There are many external factors that induce PD and damage astrocytes and microglia in the human brain to stimulate the release of HMGB1 (Gao et al., 2011). The activated astrocytes or neurons stimulate HMBG1–TLR4 signaling through autocrine or paracrine signaling. An HMGB1‐based neuroinflammation study found HMGB1 to have a neurotrophic factor‐like effect (Li et al., 2016). Intracerebroventricular injection of HMGB1 was found to promote TNF‐α and IL‐6 expressions in mouse brain tissues (Fujita et al., 2016). The injection of HMGB1 into the mouse parietal lobe resulted in the partial elevation of iNOS and IL‐1β mRNA expressions 24 hr later. In addition, a study of Alzheimer's disease showed that HMGB1 stably binds to amyloid‐beta (Aβ) peptides to suppress Aβ phagocytosis by microglia (Mallama, Mccoysimandle, & Cianciotto, 2017). Therefore, HMGB1 plays a major role in promoting neuritis. NF‐κB, one of the downstream factors of HMGB1–TLR4 signaling, induces the expression of IL‐6 in macrophages. IL‐6, a pleiotropic proinflammatory factor, plays an important role in chronic inflammation and neuritis; TNF‐α is also involved in the inflammatory response by inducing NF‐κB activation. MyD88 mediates the activation of IL‐6 by activating a variety of toll‐like receptors (Liu et al., 2017). Therefore, the expressions of MyD88, NF‐κB, and TNF‐α reflect the severity of neuritis and the expression of the HMGB1–TLR4 axis.

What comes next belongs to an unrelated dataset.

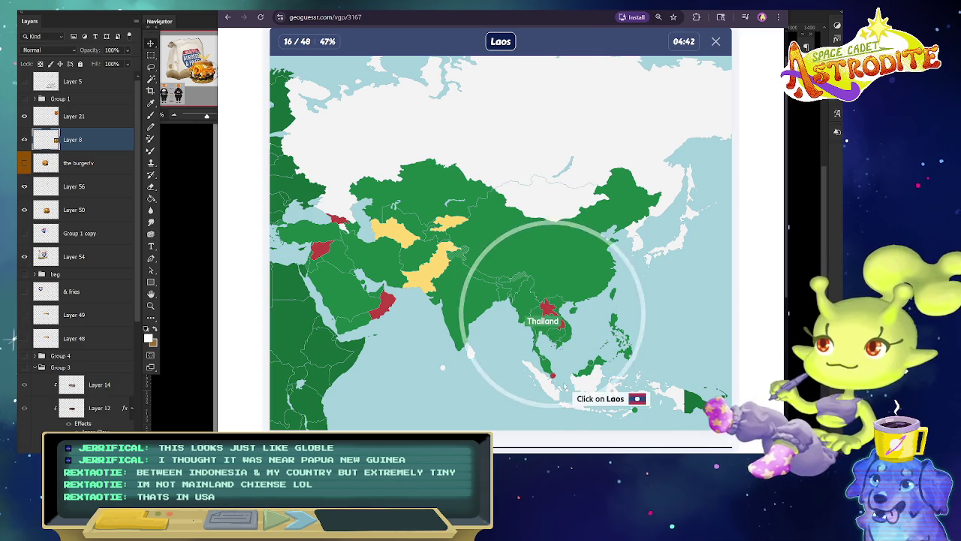
click(545, 325)
click(573, 352)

This study examined the expression of the HMGB1–TLR4 axis and its downstream MyD88, NF‐κB, and TNF‐α factors in 120 patients with PD and 100 healthy volunteers to evaluate its relationship with PD staging, PD duration, and PD drug therapeutic outcomes. The expression of the HMGB1–TLR4 axis was significantly higher in the patients with PD than in the healthy volunteers, suggesting that the HMGB1–TLR4 axis plays an important role in PD pathogenesis. HMGB1 and TLR4 expressions increased with increasing PD stages. Higher PD staging indicated faster PD progress and higher severity, suggesting that sustained high‐level expression of the HMGB1–TLR4 axis was directly associated with the progression of PD. In addition, PD patients with poor PD‐drug therapeutic outcomes had significantly higher expression of the HMGB1–TLR4 axis than PD patients with good PD‐drug therapeutic outcomes. A previous study showed that injection of HMGB1 into the mouse brain increased p‐glycoprotein (p‐gp) expression in brain tissues (Chen et al., 2015). As a drug‐resistant protein, p‐gp may be one of the causes of poor PD‐drug therapeutic outcomes. Moreover, in vitro experiments have shown that HMGB1 can be used as one of the inflammatory cytokines to promote neuronal damage. Sathe, Mustafa, Martin, Tracey, & Teismann (2010), which directly confirms the neurotoxicity of HMGB1. In this study, we also found that the HMGB1–TLR axis downstream signaling factors, MyD88, NF‐κB, and TNF‐α, were highly expressed in the sera of patients with PD, indicating a connection between the upstream and downstream signaling of the HMGB1–TLR4 axis that plays an important role in the neuritis of PD.

CONCLUSION

In this study, we found high expression of the HMGB1–TLR4 axis and its downstream signaling factors in patients with PD, which was positively associated with PD staging and duration and correlated with PD‐drug therapeutic outcomes. In addition, the expression of the HMGB1–TLR4 axis upstream signaling factors was increased. High HMGB1–TLR4 axis expression promoted the development of neuritis, which may be one of the important factors in PD progression. This study provided a new reference target for the treatment of PD in the future. Our findings also showed that patients with longer PD duration have higher expression of the HMGB1–TLR4 axis.